§ **Provided data**:
***
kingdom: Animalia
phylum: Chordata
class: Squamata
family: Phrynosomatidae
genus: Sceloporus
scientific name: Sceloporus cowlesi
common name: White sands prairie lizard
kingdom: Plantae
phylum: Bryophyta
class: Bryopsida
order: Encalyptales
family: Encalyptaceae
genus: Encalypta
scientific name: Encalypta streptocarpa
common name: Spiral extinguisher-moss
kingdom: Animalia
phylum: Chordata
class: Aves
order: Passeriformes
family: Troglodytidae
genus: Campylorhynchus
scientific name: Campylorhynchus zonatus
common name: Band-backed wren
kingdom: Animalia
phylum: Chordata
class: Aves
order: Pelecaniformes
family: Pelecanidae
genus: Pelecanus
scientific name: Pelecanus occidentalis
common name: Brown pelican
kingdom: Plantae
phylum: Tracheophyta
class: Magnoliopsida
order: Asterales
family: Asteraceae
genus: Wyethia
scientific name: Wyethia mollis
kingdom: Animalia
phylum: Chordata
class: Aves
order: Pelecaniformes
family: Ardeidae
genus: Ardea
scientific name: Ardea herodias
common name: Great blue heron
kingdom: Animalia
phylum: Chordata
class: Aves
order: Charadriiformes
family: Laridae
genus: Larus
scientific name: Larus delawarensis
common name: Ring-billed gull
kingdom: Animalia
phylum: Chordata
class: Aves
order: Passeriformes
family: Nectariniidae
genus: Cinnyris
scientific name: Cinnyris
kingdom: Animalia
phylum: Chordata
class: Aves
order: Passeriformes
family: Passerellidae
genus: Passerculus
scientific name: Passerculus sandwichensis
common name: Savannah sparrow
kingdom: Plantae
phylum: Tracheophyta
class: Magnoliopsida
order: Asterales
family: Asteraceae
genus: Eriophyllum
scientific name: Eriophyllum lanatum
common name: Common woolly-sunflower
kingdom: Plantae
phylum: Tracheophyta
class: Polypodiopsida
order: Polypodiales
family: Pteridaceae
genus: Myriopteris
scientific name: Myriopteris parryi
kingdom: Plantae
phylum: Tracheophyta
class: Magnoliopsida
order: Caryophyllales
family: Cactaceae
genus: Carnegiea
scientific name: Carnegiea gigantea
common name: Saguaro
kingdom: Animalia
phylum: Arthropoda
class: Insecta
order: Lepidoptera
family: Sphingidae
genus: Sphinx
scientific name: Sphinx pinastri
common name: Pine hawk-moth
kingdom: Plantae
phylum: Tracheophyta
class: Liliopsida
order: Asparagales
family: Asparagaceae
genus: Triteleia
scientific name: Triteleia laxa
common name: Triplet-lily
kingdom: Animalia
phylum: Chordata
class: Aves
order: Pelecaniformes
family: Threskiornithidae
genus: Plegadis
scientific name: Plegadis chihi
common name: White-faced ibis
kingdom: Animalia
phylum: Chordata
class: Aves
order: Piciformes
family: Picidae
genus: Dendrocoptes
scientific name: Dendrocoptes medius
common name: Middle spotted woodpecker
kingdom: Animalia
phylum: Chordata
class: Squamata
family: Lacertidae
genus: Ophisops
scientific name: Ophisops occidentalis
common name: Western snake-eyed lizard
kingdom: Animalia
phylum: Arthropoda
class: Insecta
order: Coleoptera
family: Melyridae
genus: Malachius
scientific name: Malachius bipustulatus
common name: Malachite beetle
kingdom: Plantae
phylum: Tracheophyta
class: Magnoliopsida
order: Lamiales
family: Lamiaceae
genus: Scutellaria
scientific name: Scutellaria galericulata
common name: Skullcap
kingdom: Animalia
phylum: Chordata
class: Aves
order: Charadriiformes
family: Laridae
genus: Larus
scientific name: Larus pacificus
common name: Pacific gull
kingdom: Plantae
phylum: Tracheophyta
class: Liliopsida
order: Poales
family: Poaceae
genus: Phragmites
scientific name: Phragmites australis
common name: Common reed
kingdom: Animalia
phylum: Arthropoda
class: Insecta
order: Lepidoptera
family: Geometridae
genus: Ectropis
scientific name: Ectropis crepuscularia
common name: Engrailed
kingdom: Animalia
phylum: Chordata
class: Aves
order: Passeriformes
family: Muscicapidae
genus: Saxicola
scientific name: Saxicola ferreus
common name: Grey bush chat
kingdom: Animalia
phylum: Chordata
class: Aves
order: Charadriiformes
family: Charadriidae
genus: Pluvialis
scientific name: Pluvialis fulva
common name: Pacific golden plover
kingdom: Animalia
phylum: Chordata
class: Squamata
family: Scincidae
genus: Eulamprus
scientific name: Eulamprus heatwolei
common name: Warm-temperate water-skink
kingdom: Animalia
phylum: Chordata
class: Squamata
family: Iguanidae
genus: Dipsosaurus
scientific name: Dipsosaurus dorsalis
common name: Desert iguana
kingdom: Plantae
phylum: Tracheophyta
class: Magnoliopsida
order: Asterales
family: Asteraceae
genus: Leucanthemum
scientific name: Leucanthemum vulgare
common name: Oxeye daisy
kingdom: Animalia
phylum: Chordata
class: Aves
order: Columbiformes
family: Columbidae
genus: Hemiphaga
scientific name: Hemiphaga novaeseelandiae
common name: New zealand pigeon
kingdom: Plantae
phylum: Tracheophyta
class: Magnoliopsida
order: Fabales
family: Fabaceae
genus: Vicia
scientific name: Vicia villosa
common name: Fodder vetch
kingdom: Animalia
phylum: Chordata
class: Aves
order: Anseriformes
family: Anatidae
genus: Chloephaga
***
§ **Requirement**: Please reproduce the entries from the line containing "genus: Dipsosaurus" through the end, keeping every line unchanged.

§ **Task result**:
genus: Dipsosaurus
scientific name: Dipsosaurus dorsalis
common name: Desert iguana
kingdom: Plantae
phylum: Tracheophyta
class: Magnoliopsida
order: Asterales
family: Asteraceae
genus: Leucanthemum
scientific name: Leucanthemum vulgare
common name: Oxeye daisy
kingdom: Animalia
phylum: Chordata
class: Aves
order: Columbiformes
family: Columbidae
genus: Hemiphaga
scientific name: Hemiphaga novaeseelandiae
common name: New zealand pigeon
kingdom: Plantae
phylum: Tracheophyta
class: Magnoliopsida
order: Fabales
family: Fabaceae
genus: Vicia
scientific name: Vicia villosa
common name: Fodder vetch
kingdom: Animalia
phylum: Chordata
class: Aves
order: Anseriformes
family: Anatidae
genus: Chloephaga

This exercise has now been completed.